After we had finally gotten to bed, I had whispered to her angrily, “Why did you do that?” She had mumbled that I would understand one day. I was furious, but for once I agreed with Celeste: Helen Black was completely nuts. And now, thanks to her, I was in disgrace.
“I cannot express how disappointed I am in you, Evie,” Miss Scratton declared the next day. The whole class was waiting by the Abbey’s imposing front door, coats and hats tugged by the November wind. Miss Dalrymple was there too, decked out in walking boots and holding a map. “It was very silly of you to go wandering down those old stairs in the middle of the night. You could easily have fallen and broken an ankle. The High Mistress will not be pleased when she hears about this.”

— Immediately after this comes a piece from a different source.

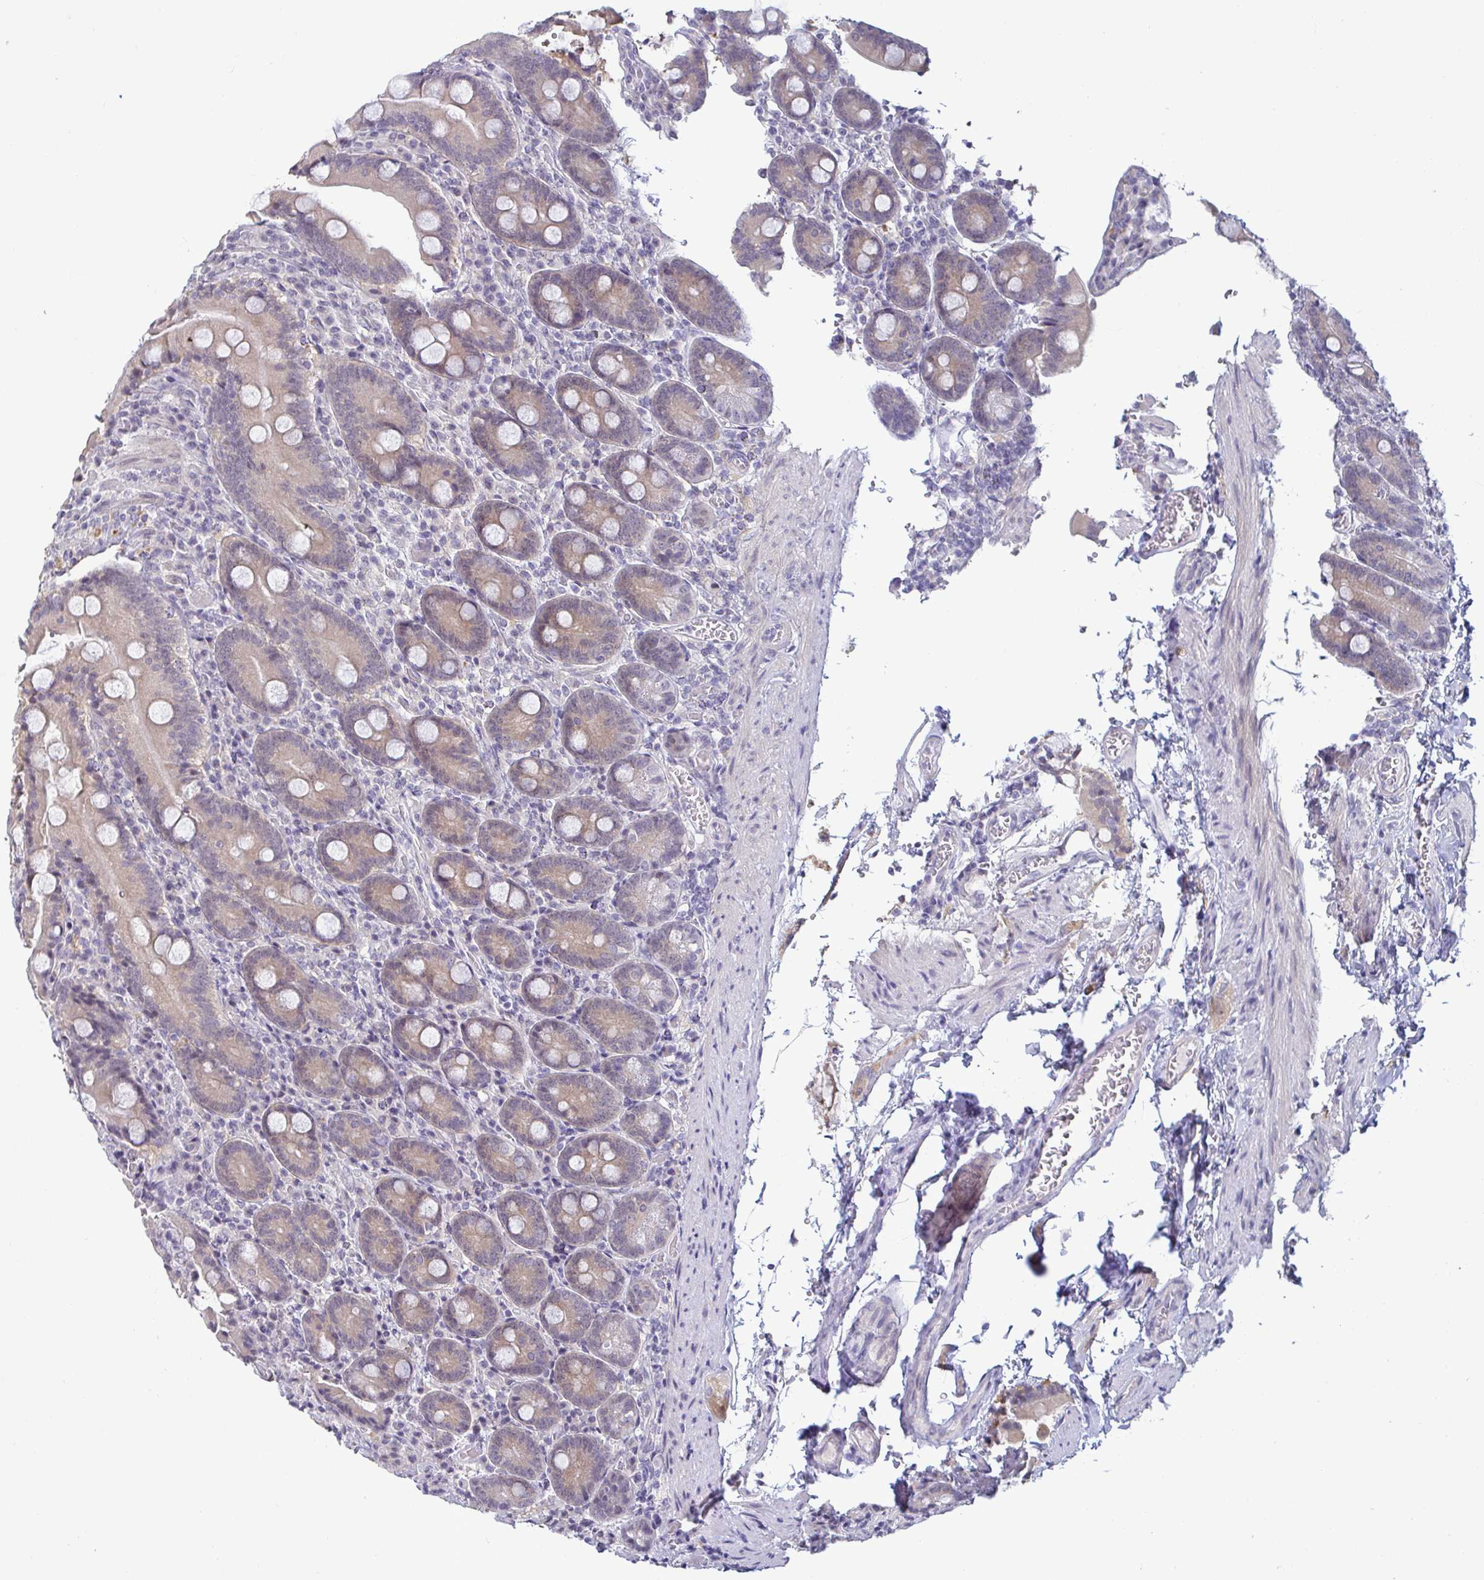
{"staining": {"intensity": "moderate", "quantity": "25%-75%", "location": "cytoplasmic/membranous"}, "tissue": "duodenum", "cell_type": "Glandular cells", "image_type": "normal", "snomed": [{"axis": "morphology", "description": "Normal tissue, NOS"}, {"axis": "topography", "description": "Duodenum"}], "caption": "A medium amount of moderate cytoplasmic/membranous expression is present in approximately 25%-75% of glandular cells in unremarkable duodenum.", "gene": "GSTM1", "patient": {"sex": "female", "age": 62}}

Celeste shot a look of triumph at India and Sophie.
“This is the second demerit you have acquired in your short time at Wyldcliffe. Let it be the last!” I took the crimson card that Miss Scratton gave me and stuffed it in my pocket. “The other girls will not speak to you today, and you will walk to Fairfax Hall at my side. Think yourself lucky that you are allowed to come on the outing at all.”
I hung back from the others. Sarah shrugged sympathetically but didn’t dare speak to me.
“Now, girls,” said Miss Scratton, “it’s a long walk, and we don’t want to be late. Miss Dalrymple, if you would kindly lead the way.” The class began to head down the drive.